BART implemented an updated schedule for passengers Monday as part of efforts to adapt to post-pandemic ridership.
According to a BART press release, passengers will no longer have to wait for more than 20 minutes for a train, regardless of the time of day or day of the week.
BART spokesperson Jim Allison said the schedule was changed to match resident commute patterns following the pandemic.
Allison noted that post-pandemic ridership on weekends and nights is rebounding quicker than week days, deviating from previous patterns of rush hour highs followed by dwindling ridership. The new schedule hopes to “even things out,” he said, providing more trains on the busiest lines.
BART will also start running fewer cars per train. According to Allison, this will give police personnel faster access to cars in the event of an emergency and reduce the chance that a passenger will be in a nearly empty car.

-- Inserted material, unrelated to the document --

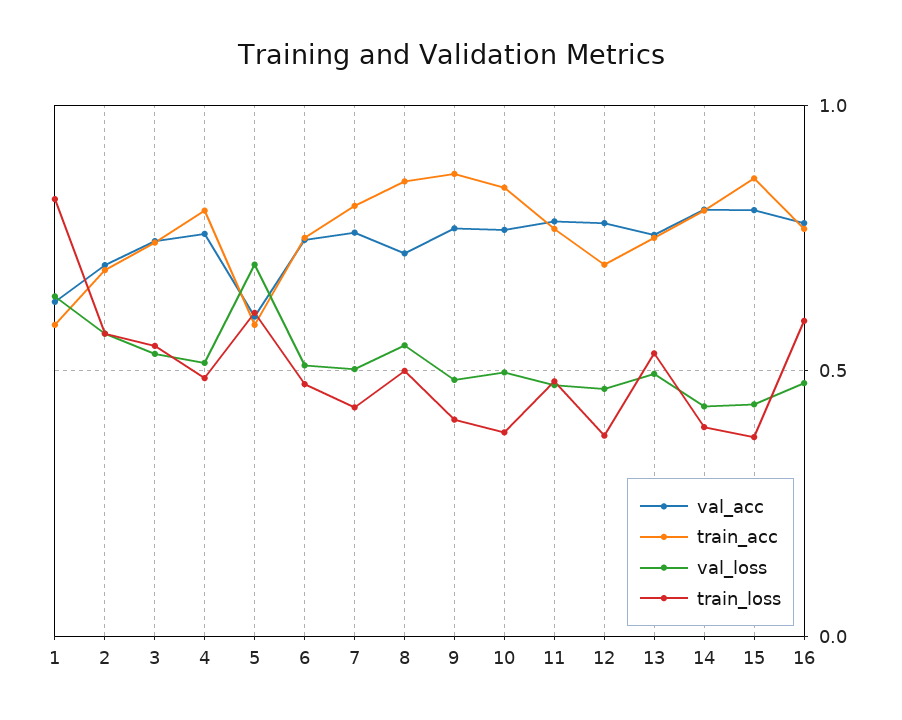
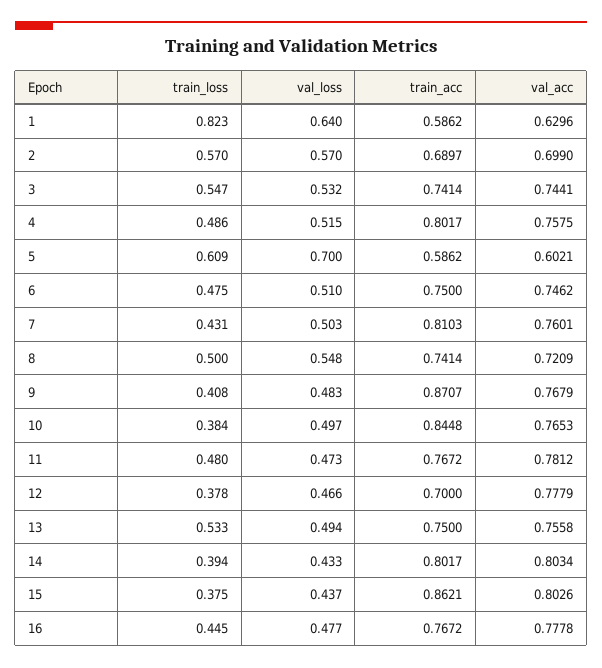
train_acc, 8: 0.85 -> 0.7414
train_loss, 16: 0.6 -> 0.445

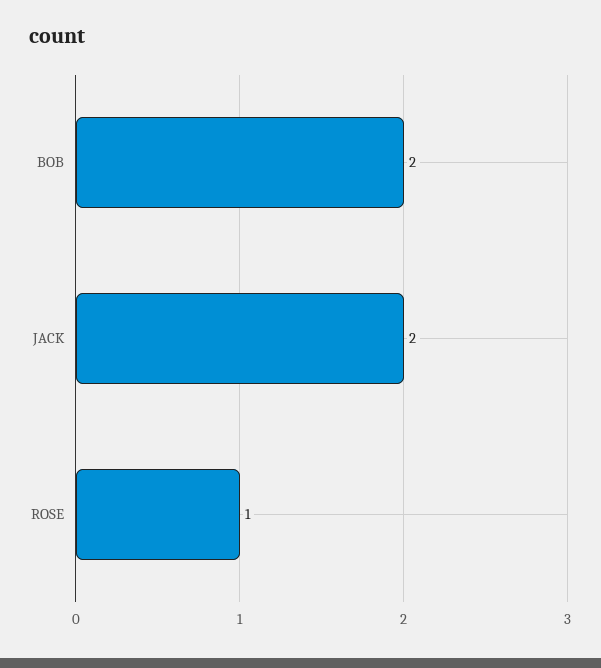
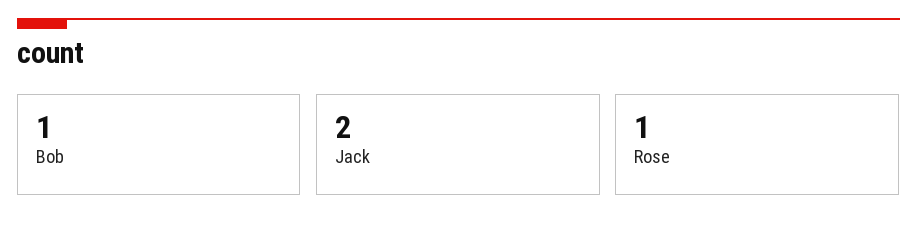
BOB: 2 -> 1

Allison noted that BART will be saving $12 million in this cut, from power to run additional cars to upkeep costs.
BART will be monitoring passengers with heat map data to ensure that shorter trains are adequate, and will add cars to accommodate if needed, Allison said. So far, passengers monitored by BART have reported adequate space on the shorter trains.
Trains traveling on the yellow line will operate on eight cars, and those on the other lines will operate on six cars, Allison said. The agency also plans to cut older, “legacy” trains.
“We transitioned into operating on the “Fleet of the Future” trains,” Allison said. “People will still see old legacy trains running occasionally, but for the most part you will see the new train cars.”
The next major change will be fare gate replacements in all stations by the end of 2025, as well as staff increases in response to passengers who jump the current fare gates without scanning their clipper cards.
“Station agent staffing has been an issue, and we’ve been working hard to staff up for them and train operators, the two front line employees of BART,” Allison said.
He anticipates that additional staffing will help mitigate the issue of non-paying passengers.
Unlike the free-of-cost schedule change, the fare gates project will be financed by BART’s capital funding, Allison said, noting that BART has already secured $73 million for the $90 million project, much of it through Measure RR and federal, state and county funds.
Though the operating budget is balanced for this fiscal year, BART expects a $93 million deficit the next year and more budget challenges in the future, according to Allison.
“In the past, we’ve relied on passengers paying fares, but we don’t have that anymore because of post-pandemic lost riderships,” Allison said.